■ Records for processing
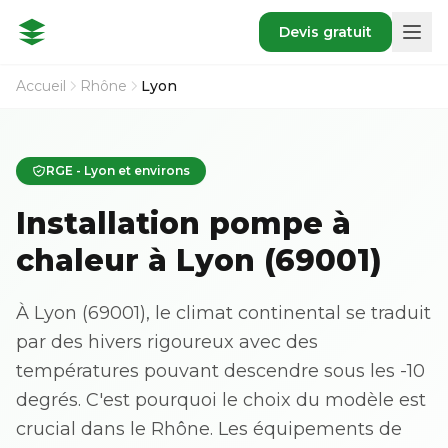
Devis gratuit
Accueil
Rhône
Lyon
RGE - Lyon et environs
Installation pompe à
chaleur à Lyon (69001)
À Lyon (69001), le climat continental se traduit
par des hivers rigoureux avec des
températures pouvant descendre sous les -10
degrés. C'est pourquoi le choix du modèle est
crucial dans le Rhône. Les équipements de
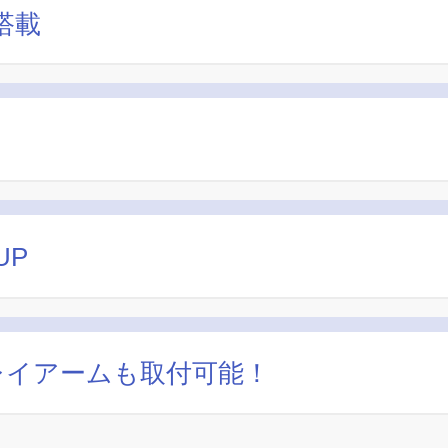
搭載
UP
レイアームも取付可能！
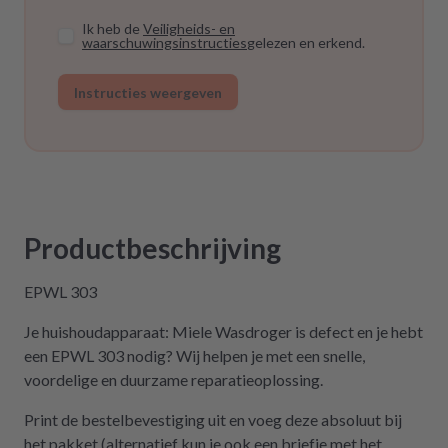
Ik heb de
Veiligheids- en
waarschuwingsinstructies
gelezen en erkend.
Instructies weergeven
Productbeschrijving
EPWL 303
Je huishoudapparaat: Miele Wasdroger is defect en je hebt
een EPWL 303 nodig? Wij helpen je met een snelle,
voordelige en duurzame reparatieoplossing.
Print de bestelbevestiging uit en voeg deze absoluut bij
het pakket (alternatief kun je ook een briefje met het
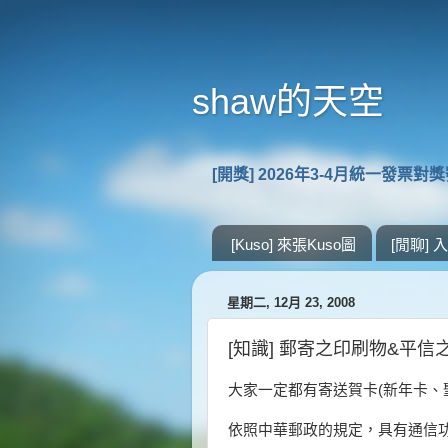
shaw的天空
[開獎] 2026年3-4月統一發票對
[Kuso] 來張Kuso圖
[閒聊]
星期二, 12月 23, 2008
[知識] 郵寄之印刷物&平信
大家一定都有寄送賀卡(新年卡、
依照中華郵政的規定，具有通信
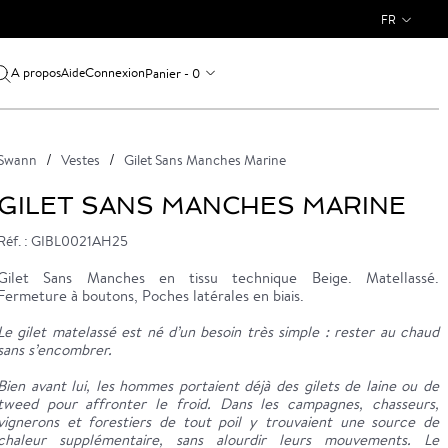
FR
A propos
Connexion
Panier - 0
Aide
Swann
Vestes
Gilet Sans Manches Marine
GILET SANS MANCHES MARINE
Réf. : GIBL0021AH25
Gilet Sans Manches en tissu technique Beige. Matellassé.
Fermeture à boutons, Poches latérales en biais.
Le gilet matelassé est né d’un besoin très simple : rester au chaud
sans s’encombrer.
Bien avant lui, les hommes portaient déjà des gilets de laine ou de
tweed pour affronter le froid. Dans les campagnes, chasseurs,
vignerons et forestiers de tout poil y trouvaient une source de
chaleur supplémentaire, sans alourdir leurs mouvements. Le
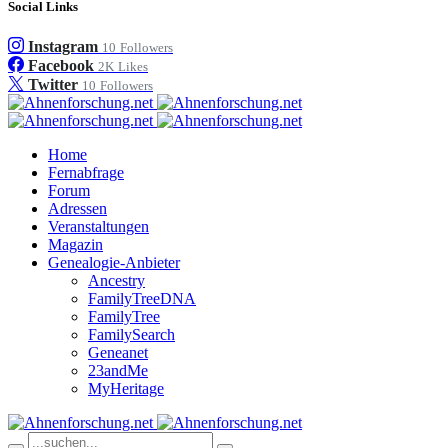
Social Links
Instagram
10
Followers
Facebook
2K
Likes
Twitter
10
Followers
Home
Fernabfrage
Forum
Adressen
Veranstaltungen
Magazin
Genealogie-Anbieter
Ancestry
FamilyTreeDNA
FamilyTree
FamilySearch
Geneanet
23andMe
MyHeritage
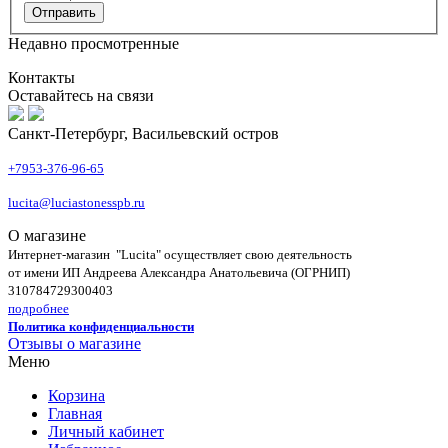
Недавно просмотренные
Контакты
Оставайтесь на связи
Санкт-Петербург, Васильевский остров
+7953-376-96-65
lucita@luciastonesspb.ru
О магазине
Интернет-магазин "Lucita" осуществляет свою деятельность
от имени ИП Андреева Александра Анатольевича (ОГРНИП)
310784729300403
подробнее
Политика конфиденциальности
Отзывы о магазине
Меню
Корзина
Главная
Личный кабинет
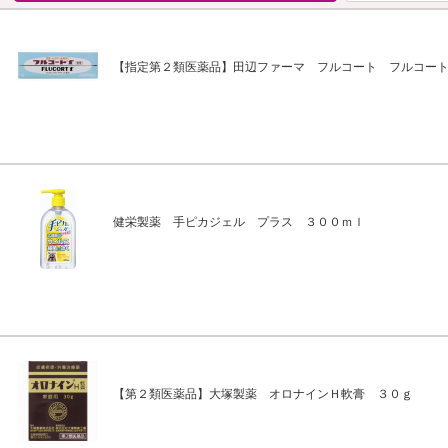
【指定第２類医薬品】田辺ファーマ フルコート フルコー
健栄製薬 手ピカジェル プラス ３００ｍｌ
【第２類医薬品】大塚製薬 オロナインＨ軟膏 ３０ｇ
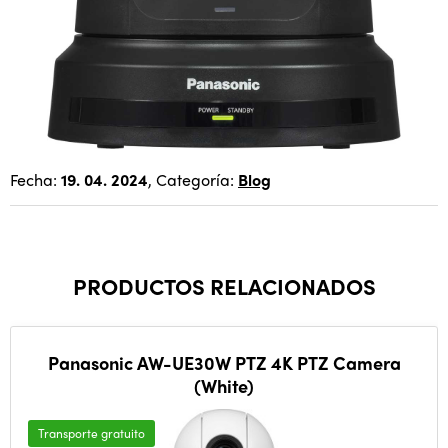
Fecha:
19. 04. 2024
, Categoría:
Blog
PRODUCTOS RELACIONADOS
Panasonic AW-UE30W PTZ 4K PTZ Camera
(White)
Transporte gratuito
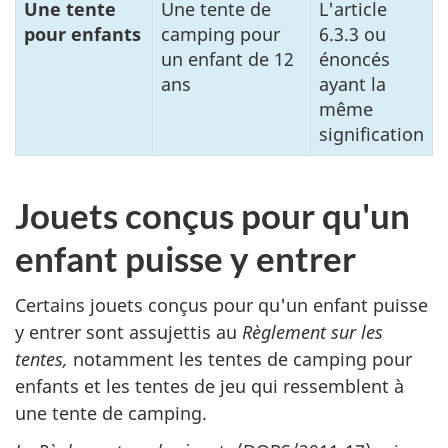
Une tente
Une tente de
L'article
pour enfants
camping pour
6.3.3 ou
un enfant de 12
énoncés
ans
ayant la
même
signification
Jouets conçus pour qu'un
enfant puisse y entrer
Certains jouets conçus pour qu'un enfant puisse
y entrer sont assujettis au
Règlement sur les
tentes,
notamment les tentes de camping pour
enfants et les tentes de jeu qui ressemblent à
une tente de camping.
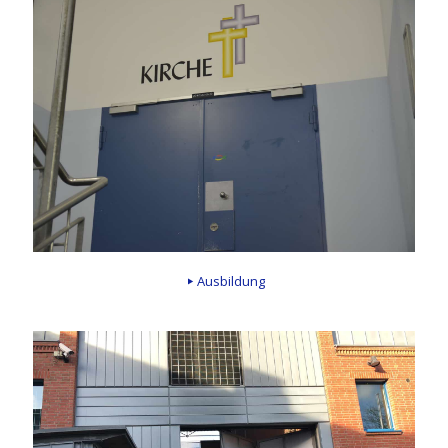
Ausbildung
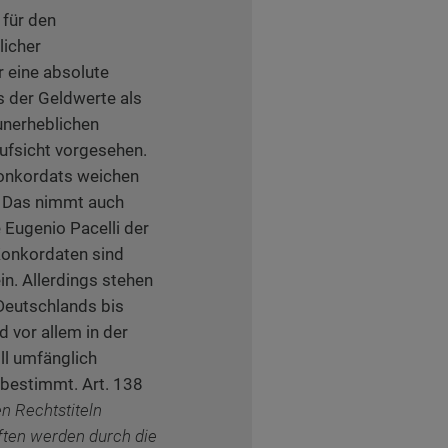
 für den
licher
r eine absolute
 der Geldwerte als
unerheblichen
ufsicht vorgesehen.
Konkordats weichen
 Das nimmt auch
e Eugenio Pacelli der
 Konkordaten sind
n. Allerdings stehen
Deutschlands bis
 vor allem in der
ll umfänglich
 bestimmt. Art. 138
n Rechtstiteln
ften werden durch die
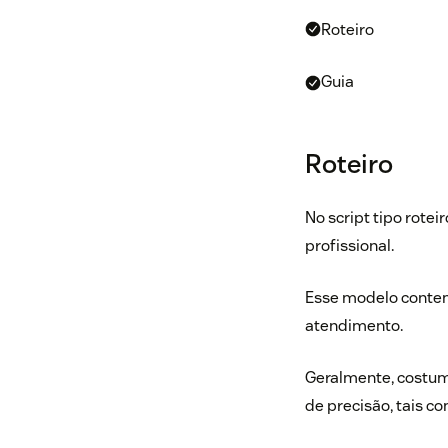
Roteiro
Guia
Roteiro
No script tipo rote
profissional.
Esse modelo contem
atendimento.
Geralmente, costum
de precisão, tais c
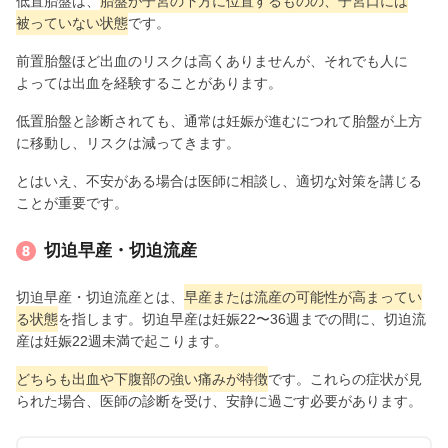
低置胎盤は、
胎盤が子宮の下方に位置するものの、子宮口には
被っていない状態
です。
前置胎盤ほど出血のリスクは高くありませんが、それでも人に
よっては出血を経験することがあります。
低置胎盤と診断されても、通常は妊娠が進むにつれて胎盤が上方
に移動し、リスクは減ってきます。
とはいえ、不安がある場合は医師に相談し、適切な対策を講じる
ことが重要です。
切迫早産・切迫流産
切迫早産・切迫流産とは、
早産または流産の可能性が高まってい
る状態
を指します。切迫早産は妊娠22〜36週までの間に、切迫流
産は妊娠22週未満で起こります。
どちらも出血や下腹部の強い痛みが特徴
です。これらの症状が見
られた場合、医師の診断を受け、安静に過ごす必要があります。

■ Goal of the exercise
Your reply should contain only an exact copy of the lines from the beginning of the material through the line with "Fermeture à boutons, Poches", both ends included, with the pictures removed.

■ Answer below
Devis gratuit
Accueil
Rhône
Lyon
RGE - Lyon et environs
Installation pompe à
chaleur à Lyon (69001)
À Lyon (69001), le climat continental se traduit
par des hivers rigoureux avec des
températures pouvant descendre sous les -10
degrés. C'est pourquoi le choix du modèle est
crucial dans le Rhône. Les équipements de
搭載
UP
レイアームも取付可能！
Ik heb de
Veiligheids- en
waarschuwingsinstructies
gelezen en erkend.
Instructies weergeven
Productbeschrijving
EPWL 303
Je huishoudapparaat: Miele Wasdroger is defect en je hebt
een EPWL 303 nodig? Wij helpen je met een snelle,
voordelige en duurzame reparatieoplossing.
Print de bestelbevestiging uit en voeg deze absoluut bij
het pakket (alternatief kun je ook een briefje met het
shaw的天空
[開獎] 2026年3-4月統一發票對
[Kuso] 來張Kuso圖
[閒聊]
星期二, 12月 23, 2008
[知識] 郵寄之印刷物&平信
大家一定都有寄送賀卡(新年卡、
依照中華郵政的規定，具有通信
FR
A propos
Connexion
Panier - 0
Aide
Swann
Vestes
Gilet Sans Manches Marine
GILET SANS MANCHES MARINE
Réf. : GIBL0021AH25
Gilet Sans Manches en tissu technique Beige. Matellassé.
Fermeture à boutons, Poches latérales en biais.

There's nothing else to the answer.